The ACCOMPLISH data also challenge the ALLHAT conclusions. (6) Based largely on ALLHAT, JNC-7 guidelines recommend thiazides as first-line therapy, but the comparison in ALLHAT was based on frequent use of a beta-blocker as the second drug. ACCOMPLISH, said Dr. Weber, using “more rational combinations,” suggests that amlodipine is clearly superior to thiazide-like drugs, “bringing ALLHAT’s interpretation – and guidelines – into question.”

Finally, Dr. Weber reviewed evidence that amlodipine appears to possess important vasoprotective properties that make it highly appropriate for use in combination with a RAS blocker. “Future guidelines recommendations in hypertension drug therapy must therefore reconsider the roles of amlodipine and diuretics, perhaps now favoring amlodipine,” he said.


  1. Jamerson KA, Bakris GL, Wun CC, et al. Rationale and design of the avoiding cardiovascular events through combination therapy in patients living with systolic hypertension (ACCOMPLISH) trial: the first randomized controlled trial to compare the clinical outcome effects of first-line combination therapies in hypertension. Am J Hypertens 2004;17:793-801.
  2. Weber MA, Bakris GL, Dahlöf B, et al. Baseline characteristics in the Avoiding Cardiovascular events through Combination therapy in Patients Living with Systolic Hypertension (ACCOMPLISH) trial: a hypertensive population at high cardiovascular risk. Blood Press 2007;16:13-9.

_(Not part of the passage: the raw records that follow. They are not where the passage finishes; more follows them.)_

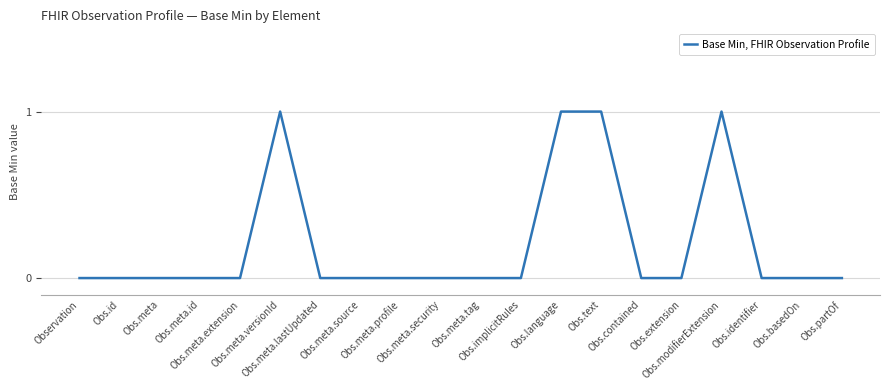

How many lines are shown in the chart?

1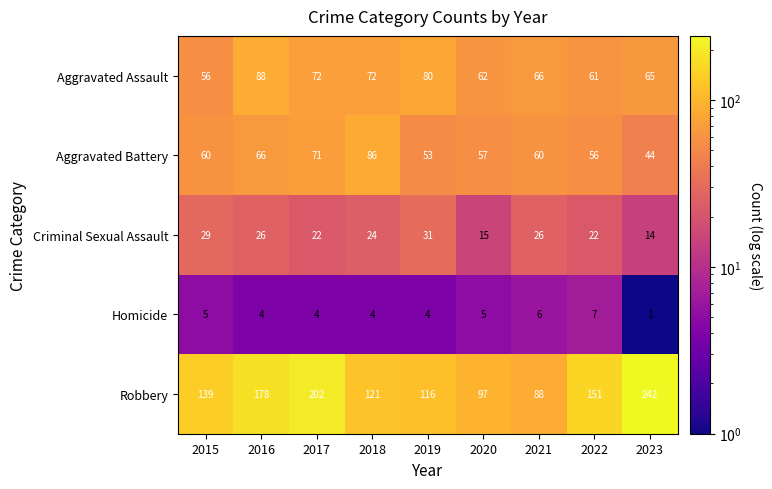

What is the average value of the Robbery series?

148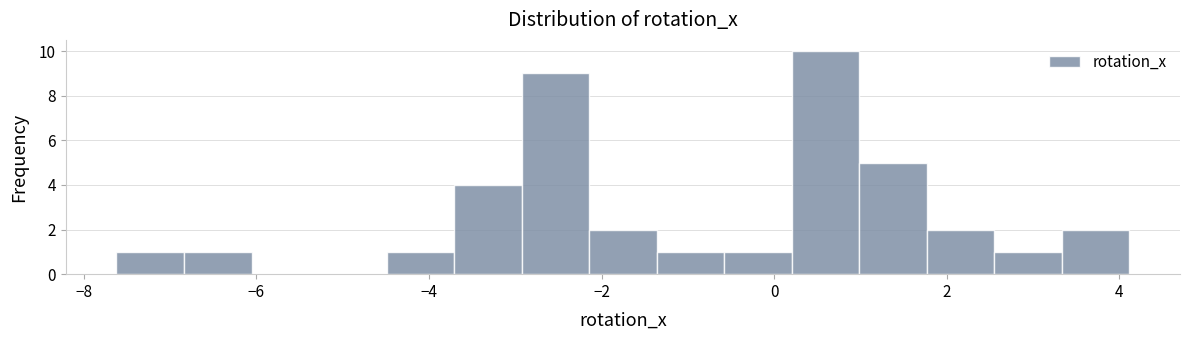

Read against the x-axis, roughly where is the centre of the tallest bar?

0.6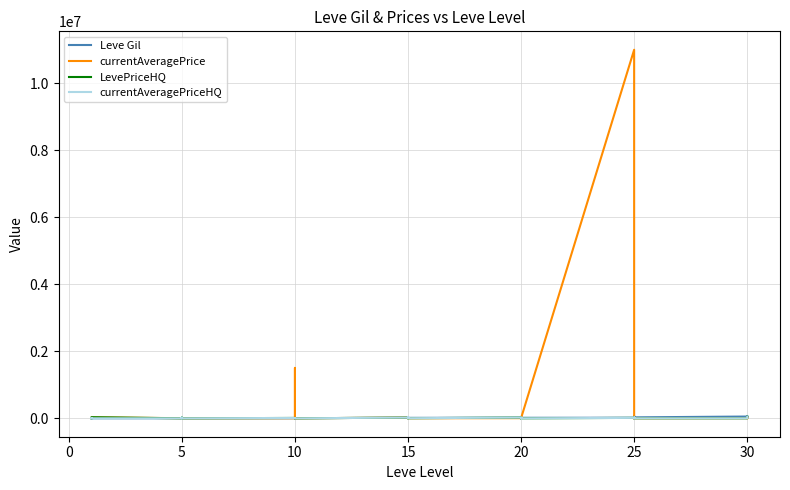

How many values in the currentAveragePriceHQ series are below 76?

20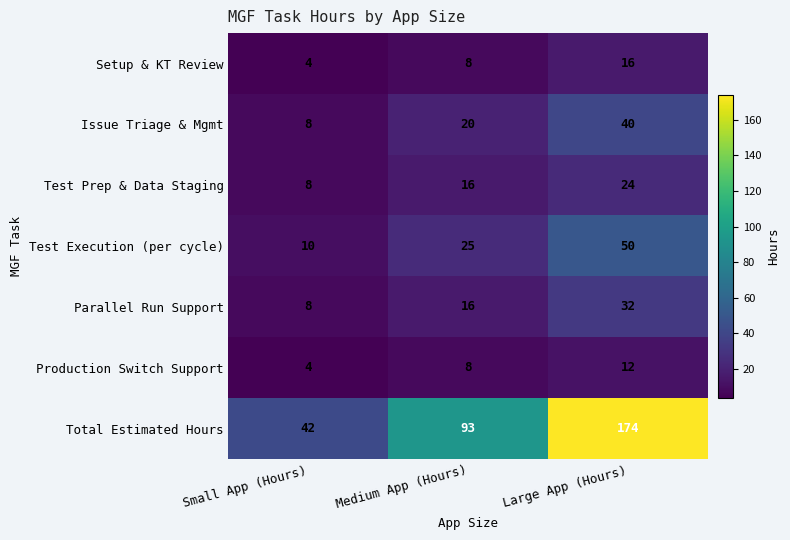

How many series are shown in this chart?

7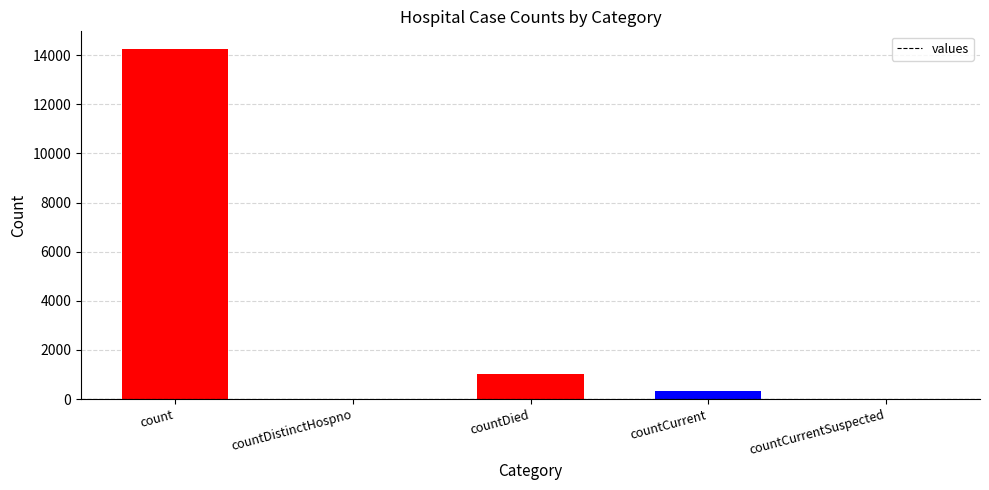

Where does the data first go above 336?

count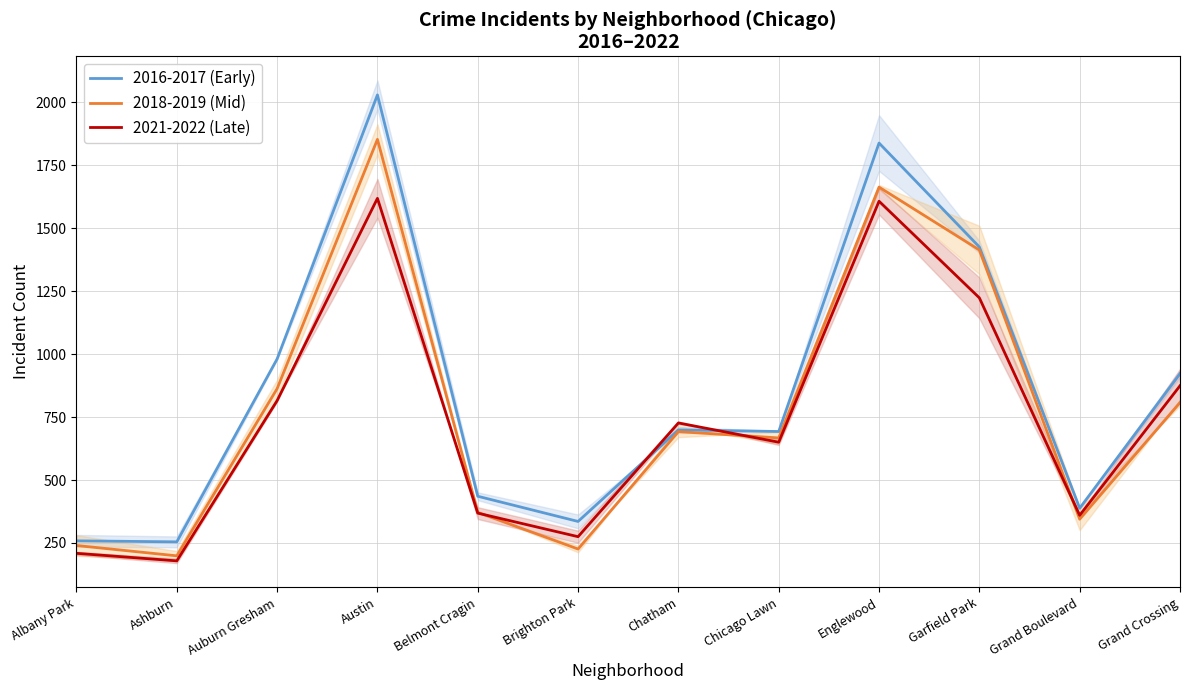

Is it true that 2016-2017 (Early) equals 238.2 at Grand Boulevard?

False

  3. Jamerson K, Bakris GL, Dahlöf B, et al. Exceptional early blood pressure control rates: the ACCOMPLISH trial. Blood Press 2007;16:80-6.
  4. Weber MA, Julius S, Kjeldsen SE, et al. Blood pressure dependent and independent effects of antihypertensive treatment on clinical events in the VALUE Trial. Lancet 2004;363:2049-51.
  5. Dahlöf B, Sever PS, Poulter NR, et al. Prevention of cardiovascular events with an antihypertensive regimen of amlodipine adding perindopril as required versus atenolol adding bendroflumethiazide as required, in the Anglo-Scandinavian Cardiac Outcomes Trial-Blood Pressure Lowering Arm (ASCOT-BPLA): a multicentre randomized controlled trial. Lancet 2005;366:895-906.
  6. ALLHAT Officers and Coordinators for the ALLHAT Collaborative Research Group. The Antihypertensive and Lipid-Lowering Treatment to Prevent Heart Attack Trial. Major outcomes in high-risk hypertensive patients randomized to angiotensin-converting enzyme inhibitor or calcium channel blocker vs diuretic: The Antihypertensive and Lipid-Lowering Treatment to Prevent Heart Attack Trial (ALLHAT). JAMA 2002;288:2981-97.